The study, conducted by two severe weather researchers, Harold Brooks of NOAA's National Severe Storms Laboratory in Oklahoma and Dr. Victor Gensini of Northern Illinois University, noted a "significant increasing trends (of tornadoes) in portions of Mississippi, Alabama, Arkansas, Missouri and Illinois."
The increased risk for disaster is due to a combination of a few factors. One of them is this eastward spreading of the tornado threat zone into the Southeast and Midwest. But perhaps the bigger issue is vulnerability.
Some of the vulnerabilities include that in the mid-South the population is denser, meaning more people are exposed. In addition, the additional trees combined with wetter, "rain-wrapped" storms make the tornadoes harder to see.
Tornadoes also happen more often at night in these areas. But potentially the most dangerous factor for the Southeast is the large number of weak-framed homes. According to Gensini, half of tornado fatalities occur in weak-framed homes.
Researchers say the shift east is being caused by the creeping of drier, desert air further eastward in the Plains states. In Tornado Alley, the boundary between dry, desert air and warm, moist Gulf of Mexico air is famously called the Dry Line. This is where much of the severe weather spins up. 
But a recent study by Columbia University substantiates the movement of the so called "100th meridian" (100 degrees longitude) eastward over the past 100 years. Since severe weather forms in moist air, the eastward shift in tornadoes makes sense.
Gensini told CBS News "it's not a big jump to say that climate change is causing this shift east. The hypothesis' and computer simulations support what we are observing and what we expect in the future." 
Climate change is projected to make the desert Southwest even drier. And this dry air will continue to expand further into Tornado Alley. At the same time, climate models predict more moisture and severe weather in the Gulf States.

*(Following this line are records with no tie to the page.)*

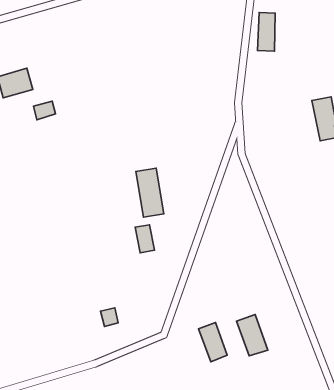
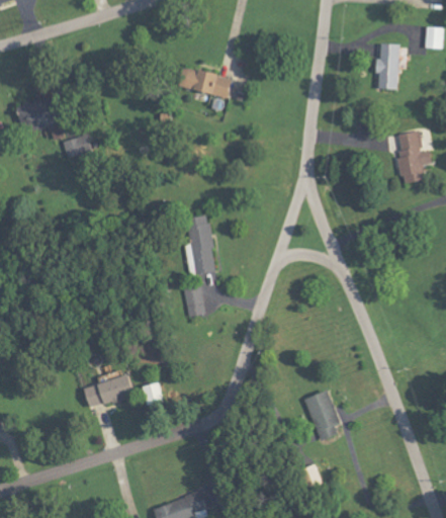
building: [257,12,275,51] -> [376,42,397,89]
building: none -> [184,67,232,96]
building: none -> [84,375,133,408]
building: [198,323,227,362] -> none

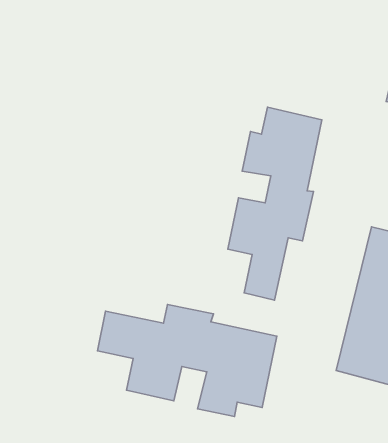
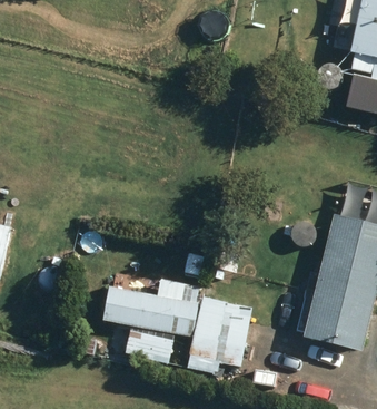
building: [228,107,322,300] -> none

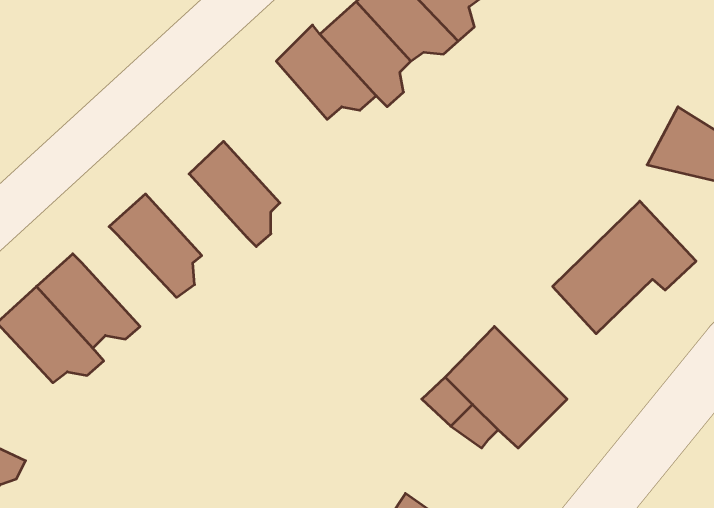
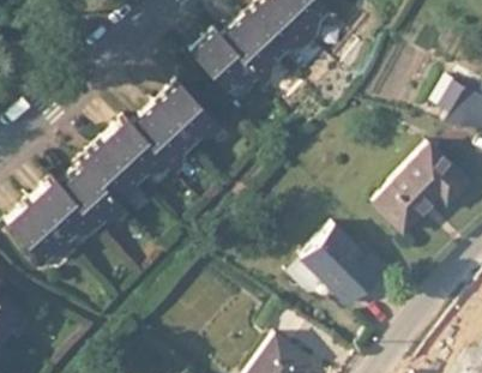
building: none -> [157,80,228,144]
building: none -> [106,118,173,179]
building: none -> [64,164,132,225]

Gensini said that although "as a scientist, you never want to say never," there is "no supporting evidence" that the cause for the shift is natural. 
Storm chasers are noticing the shift as well. "Following it for the last 12 years, we have noticed more chasers having to chase further into rugged terrain east of the normal Tornado Alley," said Kory Hartman, owner of Severe Studios Storm Chasers. "It seems to stay colder and drier in the spring so you don't see as many early season outbreaks in Kansas, Oklahoma and Texas."
To address the question of "if this eastward shift is just a result of more people observing tornadoes," Brooks and Gensini examined the frequency of U.S. tornadoes and found this has remained relatively constant since the beginning of the reliable record 40 years ago. This diminishes a possible relation to reporting or data-recording errors.
Although the study focuses on the increasing threat for tornado outbreaks east of the Mississippi, the study notes the southern Plains states still remains the Tornado Alley bullseye.